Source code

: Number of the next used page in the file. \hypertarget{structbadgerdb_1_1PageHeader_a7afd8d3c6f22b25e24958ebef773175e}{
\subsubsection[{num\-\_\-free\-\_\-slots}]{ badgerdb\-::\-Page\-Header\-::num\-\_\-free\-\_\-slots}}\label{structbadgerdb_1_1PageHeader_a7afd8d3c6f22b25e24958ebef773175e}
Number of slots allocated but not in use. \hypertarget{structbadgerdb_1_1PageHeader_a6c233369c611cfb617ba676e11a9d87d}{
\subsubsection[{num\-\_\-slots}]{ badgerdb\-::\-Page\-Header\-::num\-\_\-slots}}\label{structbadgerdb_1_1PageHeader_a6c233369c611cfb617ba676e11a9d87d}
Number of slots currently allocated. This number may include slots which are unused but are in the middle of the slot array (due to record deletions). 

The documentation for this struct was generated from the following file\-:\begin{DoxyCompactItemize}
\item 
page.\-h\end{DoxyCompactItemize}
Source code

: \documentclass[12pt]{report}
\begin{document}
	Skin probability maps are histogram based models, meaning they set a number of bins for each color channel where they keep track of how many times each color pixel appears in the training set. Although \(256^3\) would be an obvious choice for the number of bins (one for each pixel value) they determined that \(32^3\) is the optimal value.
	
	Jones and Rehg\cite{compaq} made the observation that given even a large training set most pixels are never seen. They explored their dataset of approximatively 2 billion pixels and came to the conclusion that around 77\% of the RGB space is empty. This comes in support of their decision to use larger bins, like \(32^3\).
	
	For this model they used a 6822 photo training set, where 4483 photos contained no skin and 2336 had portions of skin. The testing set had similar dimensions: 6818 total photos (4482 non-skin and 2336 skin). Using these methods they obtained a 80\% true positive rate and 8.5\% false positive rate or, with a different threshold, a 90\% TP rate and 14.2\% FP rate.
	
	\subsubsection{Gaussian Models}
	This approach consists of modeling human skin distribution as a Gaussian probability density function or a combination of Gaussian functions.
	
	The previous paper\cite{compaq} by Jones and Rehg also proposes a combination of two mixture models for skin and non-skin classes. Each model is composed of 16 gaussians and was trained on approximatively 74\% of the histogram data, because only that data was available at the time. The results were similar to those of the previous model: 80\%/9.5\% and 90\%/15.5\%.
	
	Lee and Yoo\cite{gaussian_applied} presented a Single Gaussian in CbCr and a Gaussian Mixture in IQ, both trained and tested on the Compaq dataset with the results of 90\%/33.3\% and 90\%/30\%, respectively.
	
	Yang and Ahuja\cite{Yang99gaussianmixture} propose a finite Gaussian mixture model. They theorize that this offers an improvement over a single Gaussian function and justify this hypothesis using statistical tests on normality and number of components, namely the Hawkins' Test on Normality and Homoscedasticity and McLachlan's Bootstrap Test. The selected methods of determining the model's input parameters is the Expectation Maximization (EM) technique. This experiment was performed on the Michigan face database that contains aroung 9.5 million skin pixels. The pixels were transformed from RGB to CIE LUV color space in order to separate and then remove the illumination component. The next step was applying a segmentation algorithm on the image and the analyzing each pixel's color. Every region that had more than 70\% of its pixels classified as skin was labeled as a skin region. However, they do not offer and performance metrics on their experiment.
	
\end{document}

▬▬▬▬▬▬

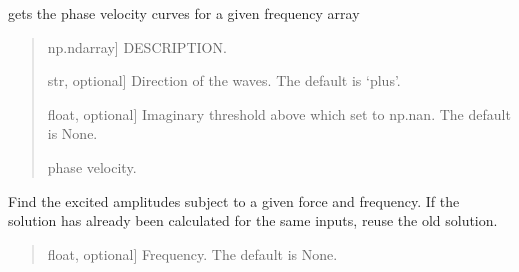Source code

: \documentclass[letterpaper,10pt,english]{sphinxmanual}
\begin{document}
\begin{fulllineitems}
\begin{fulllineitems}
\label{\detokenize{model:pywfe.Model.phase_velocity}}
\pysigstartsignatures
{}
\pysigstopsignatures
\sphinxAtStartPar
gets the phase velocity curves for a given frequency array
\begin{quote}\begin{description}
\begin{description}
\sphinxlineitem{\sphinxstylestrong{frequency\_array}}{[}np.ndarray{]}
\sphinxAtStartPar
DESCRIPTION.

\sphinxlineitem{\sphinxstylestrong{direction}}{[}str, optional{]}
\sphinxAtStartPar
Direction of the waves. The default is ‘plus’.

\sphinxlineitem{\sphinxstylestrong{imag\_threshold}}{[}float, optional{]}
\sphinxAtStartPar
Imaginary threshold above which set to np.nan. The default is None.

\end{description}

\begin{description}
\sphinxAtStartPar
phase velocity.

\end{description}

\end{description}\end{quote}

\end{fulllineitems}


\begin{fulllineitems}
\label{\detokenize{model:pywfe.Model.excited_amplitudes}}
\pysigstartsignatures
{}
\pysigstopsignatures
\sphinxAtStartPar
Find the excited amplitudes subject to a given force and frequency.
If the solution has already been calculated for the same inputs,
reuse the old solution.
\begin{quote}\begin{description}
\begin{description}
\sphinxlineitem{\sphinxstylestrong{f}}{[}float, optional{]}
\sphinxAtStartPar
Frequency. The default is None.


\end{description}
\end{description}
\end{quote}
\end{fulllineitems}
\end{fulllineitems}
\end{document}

▬▬▬▬▬▬

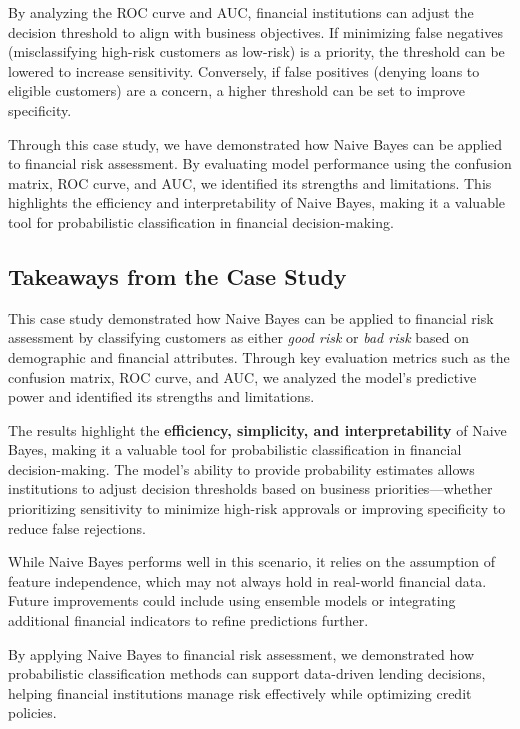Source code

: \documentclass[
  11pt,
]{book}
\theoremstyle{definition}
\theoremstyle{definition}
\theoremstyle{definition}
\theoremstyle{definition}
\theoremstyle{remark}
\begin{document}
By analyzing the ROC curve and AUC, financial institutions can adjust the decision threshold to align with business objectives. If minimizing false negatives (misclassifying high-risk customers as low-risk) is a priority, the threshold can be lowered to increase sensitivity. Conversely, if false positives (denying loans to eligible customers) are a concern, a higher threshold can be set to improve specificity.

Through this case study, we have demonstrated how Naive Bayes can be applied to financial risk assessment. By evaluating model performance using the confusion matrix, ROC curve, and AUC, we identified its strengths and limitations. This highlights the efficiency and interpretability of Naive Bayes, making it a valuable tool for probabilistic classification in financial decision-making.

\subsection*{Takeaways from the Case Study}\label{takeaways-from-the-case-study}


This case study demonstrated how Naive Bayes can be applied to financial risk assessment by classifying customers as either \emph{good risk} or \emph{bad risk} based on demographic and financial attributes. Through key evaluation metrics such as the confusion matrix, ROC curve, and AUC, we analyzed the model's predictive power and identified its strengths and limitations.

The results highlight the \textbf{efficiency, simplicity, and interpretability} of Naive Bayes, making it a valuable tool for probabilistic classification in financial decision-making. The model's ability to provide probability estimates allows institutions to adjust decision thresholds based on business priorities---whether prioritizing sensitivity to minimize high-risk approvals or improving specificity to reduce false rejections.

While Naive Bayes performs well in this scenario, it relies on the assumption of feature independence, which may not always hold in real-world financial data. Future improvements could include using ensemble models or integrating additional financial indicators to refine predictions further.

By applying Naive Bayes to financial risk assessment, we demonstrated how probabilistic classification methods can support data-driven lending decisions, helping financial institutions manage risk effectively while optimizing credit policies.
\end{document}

▬▬▬▬▬▬

**WHAT YOU WILL DO**
From the material above, give the number of lines that contain the string "float", without any added remark.

**SOLUTION BELOW**
2